GOAL | Lay out every line of the items below as a Markdown table with two columns, Row and Entry line. Number the rows in order and leave out any blank lines.

[Collected data]
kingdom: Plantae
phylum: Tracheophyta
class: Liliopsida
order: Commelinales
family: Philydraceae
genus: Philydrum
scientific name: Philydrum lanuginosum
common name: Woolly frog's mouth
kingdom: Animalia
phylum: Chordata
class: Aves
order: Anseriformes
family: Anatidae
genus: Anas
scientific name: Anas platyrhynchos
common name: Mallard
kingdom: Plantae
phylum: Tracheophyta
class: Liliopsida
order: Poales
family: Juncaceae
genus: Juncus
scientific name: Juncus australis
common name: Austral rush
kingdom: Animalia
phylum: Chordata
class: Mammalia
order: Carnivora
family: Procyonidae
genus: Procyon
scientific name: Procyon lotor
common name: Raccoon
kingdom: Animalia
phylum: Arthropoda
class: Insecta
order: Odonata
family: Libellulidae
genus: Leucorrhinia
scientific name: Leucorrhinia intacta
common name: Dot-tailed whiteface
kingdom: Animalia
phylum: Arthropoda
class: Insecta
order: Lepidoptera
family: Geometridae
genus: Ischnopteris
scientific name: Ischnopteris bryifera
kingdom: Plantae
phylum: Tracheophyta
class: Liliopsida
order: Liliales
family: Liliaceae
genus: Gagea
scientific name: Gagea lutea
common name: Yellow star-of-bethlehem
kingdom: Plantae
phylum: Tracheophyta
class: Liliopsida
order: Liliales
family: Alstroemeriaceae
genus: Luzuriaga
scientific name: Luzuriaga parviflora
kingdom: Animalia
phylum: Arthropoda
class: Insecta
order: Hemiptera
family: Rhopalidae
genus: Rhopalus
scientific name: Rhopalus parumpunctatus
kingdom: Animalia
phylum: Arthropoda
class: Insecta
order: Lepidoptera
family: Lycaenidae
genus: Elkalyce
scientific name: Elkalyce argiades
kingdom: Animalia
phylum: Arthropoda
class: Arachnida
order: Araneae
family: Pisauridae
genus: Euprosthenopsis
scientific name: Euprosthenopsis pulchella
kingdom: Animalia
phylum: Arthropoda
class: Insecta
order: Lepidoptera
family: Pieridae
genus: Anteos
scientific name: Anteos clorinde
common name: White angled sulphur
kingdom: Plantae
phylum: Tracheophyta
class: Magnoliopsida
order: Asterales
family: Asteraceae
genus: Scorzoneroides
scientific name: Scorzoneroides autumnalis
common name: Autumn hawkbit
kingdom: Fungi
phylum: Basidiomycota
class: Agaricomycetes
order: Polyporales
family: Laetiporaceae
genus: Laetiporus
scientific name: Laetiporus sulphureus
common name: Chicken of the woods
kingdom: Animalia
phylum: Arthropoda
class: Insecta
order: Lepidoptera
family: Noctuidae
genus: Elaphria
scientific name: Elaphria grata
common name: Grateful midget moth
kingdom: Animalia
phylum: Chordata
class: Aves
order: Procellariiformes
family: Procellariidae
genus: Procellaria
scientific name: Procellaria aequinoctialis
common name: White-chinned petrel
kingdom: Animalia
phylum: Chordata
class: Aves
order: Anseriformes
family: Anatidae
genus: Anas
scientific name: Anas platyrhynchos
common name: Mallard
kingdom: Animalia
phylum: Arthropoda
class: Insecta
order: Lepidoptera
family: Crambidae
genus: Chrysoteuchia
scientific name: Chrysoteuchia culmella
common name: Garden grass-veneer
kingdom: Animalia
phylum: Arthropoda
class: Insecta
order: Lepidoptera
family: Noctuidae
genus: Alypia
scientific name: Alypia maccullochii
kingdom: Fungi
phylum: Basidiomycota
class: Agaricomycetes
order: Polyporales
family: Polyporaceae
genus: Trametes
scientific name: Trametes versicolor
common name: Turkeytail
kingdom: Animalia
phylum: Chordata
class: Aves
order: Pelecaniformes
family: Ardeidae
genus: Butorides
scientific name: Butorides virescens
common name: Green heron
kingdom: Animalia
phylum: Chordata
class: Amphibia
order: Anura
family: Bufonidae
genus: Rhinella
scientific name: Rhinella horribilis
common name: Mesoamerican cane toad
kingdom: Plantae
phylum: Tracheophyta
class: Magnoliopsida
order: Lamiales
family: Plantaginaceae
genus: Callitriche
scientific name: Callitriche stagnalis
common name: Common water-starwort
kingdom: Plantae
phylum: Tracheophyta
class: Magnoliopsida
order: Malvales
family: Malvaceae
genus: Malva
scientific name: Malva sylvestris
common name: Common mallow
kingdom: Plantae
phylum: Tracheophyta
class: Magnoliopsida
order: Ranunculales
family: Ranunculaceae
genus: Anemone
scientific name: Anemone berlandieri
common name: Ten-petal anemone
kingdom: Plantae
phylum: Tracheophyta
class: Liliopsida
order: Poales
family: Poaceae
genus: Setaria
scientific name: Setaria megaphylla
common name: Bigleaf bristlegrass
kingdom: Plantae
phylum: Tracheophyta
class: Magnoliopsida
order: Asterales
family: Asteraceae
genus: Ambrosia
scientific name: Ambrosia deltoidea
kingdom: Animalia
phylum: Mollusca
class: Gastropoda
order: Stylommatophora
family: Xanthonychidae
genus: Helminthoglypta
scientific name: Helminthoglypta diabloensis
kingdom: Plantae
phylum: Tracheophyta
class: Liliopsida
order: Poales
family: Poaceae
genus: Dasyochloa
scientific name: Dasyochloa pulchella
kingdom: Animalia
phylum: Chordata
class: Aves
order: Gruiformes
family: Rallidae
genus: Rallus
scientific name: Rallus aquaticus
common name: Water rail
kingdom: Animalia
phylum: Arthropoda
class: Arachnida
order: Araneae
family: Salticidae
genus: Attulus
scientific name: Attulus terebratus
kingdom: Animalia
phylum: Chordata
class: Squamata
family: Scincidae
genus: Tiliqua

WRITTEN SOLUTION |
| Row | Entry line |
|---|---|
| 1 | kingdom: Plantae |
| 2 | phylum: Tracheophyta |
| 3 | class: Liliopsida |
| 4 | order: Commelinales |
| 5 | family: Philydraceae |
| 6 | genus: Philydrum |
| 7 | scientific name: Philydrum lanuginosum |
| 8 | common name: Woolly frog's mouth |
| 9 | kingdom: Animalia |
| 10 | phylum: Chordata |
| 11 | class: Aves |
| 12 | order: Anseriformes |
| 13 | family: Anatidae |
| 14 | genus: Anas |
| 15 | scientific name: Anas platyrhynchos |
| 16 | common name: Mallard |
| 17 | kingdom: Plantae |
| 18 | phylum: Tracheophyta |
| 19 | class: Liliopsida |
| 20 | order: Poales |
| 21 | family: Juncaceae |
| 22 | genus: Juncus |
| 23 | scientific name: Juncus australis |
| 24 | common name: Austral rush |
| 25 | kingdom: Animalia |
| 26 | phylum: Chordata |
| 27 | class: Mammalia |
| 28 | order: Carnivora |
| 29 | family: Procyonidae |
| 30 | genus: Procyon |
| 31 | scientific name: Procyon lotor |
| 32 | common name: Raccoon |
| 33 | kingdom: Animalia |
| 34 | phylum: Arthropoda |
| 35 | class: Insecta |
| 36 | order: Odonata |
| 37 | family: Libellulidae |
| 38 | genus: Leucorrhinia |
| 39 | scientific name: Leucorrhinia intacta |
| 40 | common name: Dot-tailed whiteface |
| 41 | kingdom: Animalia |
| 42 | phylum: Arthropoda |
| 43 | class: Insecta |
| 44 | order: Lepidoptera |
| 45 | family: Geometridae |
| 46 | genus: Ischnopteris |
| 47 | scientific name: Ischnopteris bryifera |
| 48 | kingdom: Plantae |
| 49 | phylum: Tracheophyta |
| 50 | class: Liliopsida |
| 51 | order: Liliales |
| 52 | family: Liliaceae |
| 53 | genus: Gagea |
| 54 | scientific name: Gagea lutea |
| 55 | common name: Yellow star-of-bethlehem |
| 56 | kingdom: Plantae |
| 57 | phylum: Tracheophyta |
| 58 | class: Liliopsida |
| 59 | order: Liliales |
| 60 | family: Alstroemeriaceae |
| 61 | genus: Luzuriaga |
| 62 | scientific name: Luzuriaga parviflora |
| 63 | kingdom: Animalia |
| 64 | phylum: Arthropoda |
| 65 | class: Insecta |
| 66 | order: Hemiptera |
| 67 | family: Rhopalidae |
| 68 | genus: Rhopalus |
| 69 | scientific name: Rhopalus parumpunctatus |
| 70 | kingdom: Animalia |
| 71 | phylum: Arthropoda |
| 72 | class: Insecta |
| 73 | order: Lepidoptera |
| 74 | family: Lycaenidae |
| 75 | genus: Elkalyce |
| 76 | scientific name: Elkalyce argiades |
| 77 | kingdom: Animalia |
| 78 | phylum: Arthropoda |
| 79 | class: Arachnida |
| 80 | order: Araneae |
| 81 | family: Pisauridae |
| 82 | genus: Euprosthenopsis |
| 83 | scientific name: Euprosthenopsis pulchella |
| 84 | kingdom: Animalia |
| 85 | phylum: Arthropoda |
| 86 | class: Insecta |
| 87 | order: Lepidoptera |
| 88 | family: Pieridae |
| 89 | genus: Anteos |
| 90 | scientific name: Anteos clorinde |
| 91 | common name: White angled sulphur |
| 92 | kingdom: Plantae |
| 93 | phylum: Tracheophyta |
| 94 | class: Magnoliopsida |
| 95 | order: Asterales |
| 96 | family: Asteraceae |
| 97 | genus: Scorzoneroides |
| 98 | scientific name: Scorzoneroides autumnalis |
| 99 | common name: Autumn hawkbit |
| 100 | kingdom: Fungi |
| 101 | phylum: Basidiomycota |
| 102 | class: Agaricomycetes |
| 103 | order: Polyporales |
| 104 | family: Laetiporaceae |
| 105 | genus: Laetiporus |
| 106 | scientific name: Laetiporus sulphureus |
| 107 | common name: Chicken of the woods |
| 108 | kingdom: Animalia |
| 109 | phylum: Arthropoda |
| 110 | class: Insecta |
| 111 | order: Lepidoptera |
| 112 | family: Noctuidae |
| 113 | genus: Elaphria |
| 114 | scientific name: Elaphria grata |
| 115 | common name: Grateful midget moth |
| 116 | kingdom: Animalia |
| 117 | phylum: Chordata |
| 118 | class: Aves |
| 119 | order: Procellariiformes |
| 120 | family: Procellariidae |
| 121 | genus: Procellaria |
| 122 | scientific name: Procellaria aequinoctialis |
| 123 | common name: White-chinned petrel |
| 124 | kingdom: Animalia |
| 125 | phylum: Chordata |
| 126 | class: Aves |
| 127 | order: Anseriformes |
| 128 | family: Anatidae |
| 129 | genus: Anas |
| 130 | scientific name: Anas platyrhynchos |
| 131 | common name: Mallard |
| 132 | kingdom: Animalia |
| 133 | phylum: Arthropoda |
| 134 | class: Insecta |
| 135 | order: Lepidoptera |
| 136 | family: Crambidae |
| 137 | genus: Chrysoteuchia |
| 138 | scientific name: Chrysoteuchia culmella |
| 139 | common name: Garden grass-veneer |
| 140 | kingdom: Animalia |
| 141 | phylum: Arthropoda |
| 142 | class: Insecta |
| 143 | order: Lepidoptera |
| 144 | family: Noctuidae |
| 145 | genus: Alypia |
| 146 | scientific name: Alypia maccullochii |
| 147 | kingdom: Fungi |
| 148 | phylum: Basidiomycota |
| 149 | class: Agaricomycetes |
| 150 | order: Polyporales |
| 151 | family: Polyporaceae |
| 152 | genus: Trametes |
| 153 | scientific name: Trametes versicolor |
| 154 | common name: Turkeytail |
| 155 | kingdom: Animalia |
| 156 | phylum: Chordata |
| 157 | class: Aves |
| 158 | order: Pelecaniformes |
| 159 | family: Ardeidae |
| 160 | genus: Butorides |
| 161 | scientific name: Butorides virescens |
| 162 | common name: Green heron |
| 163 | kingdom: Animalia |
| 164 | phylum: Chordata |
| 165 | class: Amphibia |
| 166 | order: Anura |
| 167 | family: Bufonidae |
| 168 | genus: Rhinella |
| 169 | scientific name: Rhinella horribilis |
| 170 | common name: Mesoamerican cane toad |
| 171 | kingdom: Plantae |
| 172 | phylum: Tracheophyta |
| 173 | class: Magnoliopsida |
| 174 | order: Lamiales |
| 175 | family: Plantaginaceae |
| 176 | genus: Callitriche |
| 177 | scientific name: Callitriche stagnalis |
| 178 | common name: Common water-starwort |
| 179 | kingdom: Plantae |
| 180 | phylum: Tracheophyta |
| 181 | class: Magnoliopsida |
| 182 | order: Malvales |
| 183 | family: Malvaceae |
| 184 | genus: Malva |
| 185 | scientific name: Malva sylvestris |
| 186 | common name: Common mallow |
| 187 | kingdom: Plantae |
| 188 | phylum: Tracheophyta |
| 189 | class: Magnoliopsida |
| 190 | order: Ranunculales |
| 191 | family: Ranunculaceae |
| 192 | genus: Anemone |
| 193 | scientific name: Anemone berlandieri |
| 194 | common name: Ten-petal anemone |
| 195 | kingdom: Plantae |
| 196 | phylum: Tracheophyta |
| 197 | class: Liliopsida |
| 198 | order: Poales |
| 199 | family: Poaceae |
| 200 | genus: Setaria |
| 201 | scientific name: Setaria megaphylla |
| 202 | common name: Bigleaf bristlegrass |
| 203 | kingdom: Plantae |
| 204 | phylum: Tracheophyta |
| 205 | class: Magnoliopsida |
| 206 | order: Asterales |
| 207 | family: Asteraceae |
| 208 | genus: Ambrosia |
| 209 | scientific name: Ambrosia deltoidea |
| 210 | kingdom: Animalia |
| 211 | phylum: Mollusca |
| 212 | class: Gastropoda |
| 213 | order: Stylommatophora |
| 214 | family: Xanthonychidae |
| 215 | genus: Helminthoglypta |
| 216 | scientific name: Helminthoglypta diabloensis |
| 217 | kingdom: Plantae |
| 218 | phylum: Tracheophyta |
| 219 | class: Liliopsida |
| 220 | order: Poales |
| 221 | family: Poaceae |
| 222 | genus: Dasyochloa |
| 223 | scientific name: Dasyochloa pulchella |
| 224 | kingdom: Animalia |
| 225 | phylum: Chordata |
| 226 | class: Aves |
| 227 | order: Gruiformes |
| 228 | family: Rallidae |
| 229 | genus: Rallus |
| 230 | scientific name: Rallus aquaticus |
| 231 | common name: Water rail |
| 232 | kingdom: Animalia |
| 233 | phylum: Arthropoda |
| 234 | class: Arachnida |
| 235 | order: Araneae |
| 236 | family: Salticidae |
| 237 | genus: Attulus |
| 238 | scientific name: Attulus terebratus |
| 239 | kingdom: Animalia |
| 240 | phylum: Chordata |
| 241 | class: Squamata |
| 242 | family: Scincidae |
| 243 | genus: Tiliqua |